Office REITs have been under tremendous pressure this year. The average one has lost about a quarter of its value, which is much worse than the roughly 10% decline of the average equity REIT. Weighing on this property class is concerns that more companies will allow their employees to work from home permanently. That would reduce their need for office space in the future, impacting office rental and occupancy rates.
However, those concerns seem overblown, given the importance of in-office work for both employers and employees. Because of that, valuations look attractive across the office REIT sector. Two that stand out as good bounce-back buys are Boston Properties (NYSE: BXP) and SL Green Realty (NYSE: SLG).
The industry behemoth
Boston Properties is the largest publicly traded developer, owner, and manager of Class A office properties. The REIT owns 195 properties with 51.2 million square feet of space spread across five major markets: Boston (34% of its NOI), New York (23.8%), San Francisco (23.5%), Washington, D.C./Northern Virginia (14.9%), and Los Angeles (3.8%). The company has leased 92% of its space under long-term contracts with a weighted-average lease term of 8.2 years to a diversified tenant base.
This portfolio has held up very well during the current industry downturn. Overall, the REIT collected 98% of the rent it billed office tenants during the second quarter, which continued in July. Meanwhile, it kept signing new and renewal leases for existing space at its development projects.
One reason office tenants continued to pay their rent and sign new leases is that most don't see remote work as a permanent option. That's because it's challenging to mentor younger employees, collaborate, and develop a culture remotely. Meanwhile, most employees want to go back to the office full-time. According to a survey by the Gensler Research Institute, only 12% of U.S. office workers want to work from home, up just slightly from 10% before the pandemic. Instead of needing less space, office tenants will likely need more of it in the future as they increase their health and safety precautions, like social distancing employee workstations. These trends bode well for the future of Boston Properties.
New York City has come back many times before
SL Green is the largest office landlord in Manhattan. The REIT owns 96 buildings with 41 million square feet of rentable space. It leases this space under long-term agreements (the average remaining lease term is nine years) to more than 800 high-quality tenants across several industries.
While COVID-19 hit the city hard, most of SL Green's tenants kept paying their rent.
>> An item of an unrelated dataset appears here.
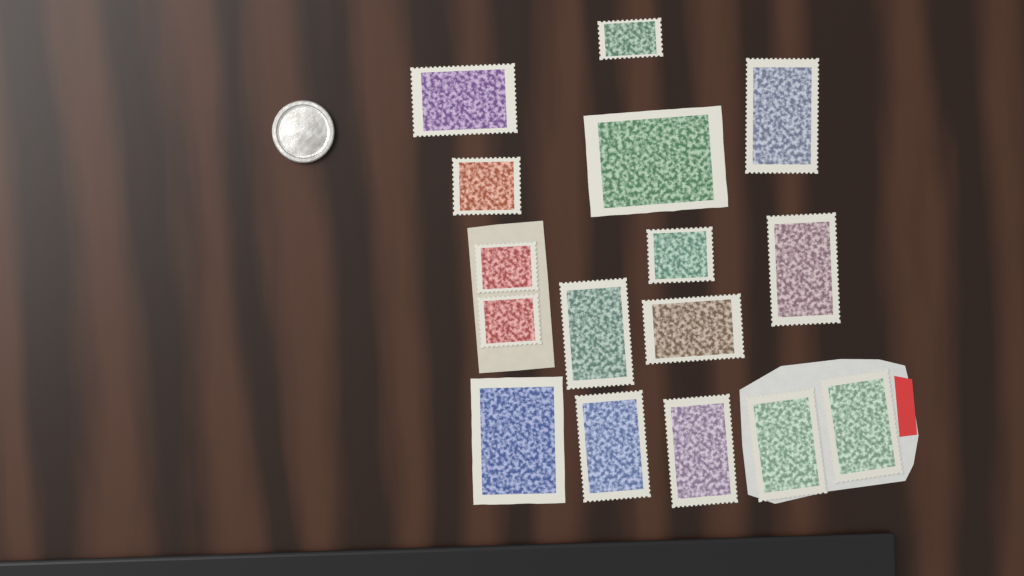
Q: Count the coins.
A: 1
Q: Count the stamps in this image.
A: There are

Overall, it received 95.7% of the office rent it billed in the second quarter and 91.7% of July's rent as of its last update. Meanwhile, it continued to sign new office leases, securing 35 during that turbulent period at just a slightly lower rate of 0.8% below prior leases.
However, even though times are tough in the city these days, it has endured similar challenges in the past and bounced back each time. Because of that, it seems premature to write it off this time. In the meantime, SL Green has the portfolio and balance sheet to endure these tough times, given its investment-grade credit and $1 billion in cash.
Meanwhile, with its stock down more than 46% this year, it looks like a bargain. SL Green seems to think so, which is why it reactivated its stock buyback plan in late May and had repurchased $163 million in shares by early July.
Leasing real estate portfolios
Investors are worried that COVID-19 will make remote work permanent for more office employees, reducing office space needs in the future. However, most employees and office workers prefer the office setting, which works better for collaborating and mentorship, suggesting that it likely won't be a long-term headwind. Because of that, office REITs should bounce back as more workers return to the office, making top-tier names like Boston Properties and SL Green appear to be great bounce-back buys these days.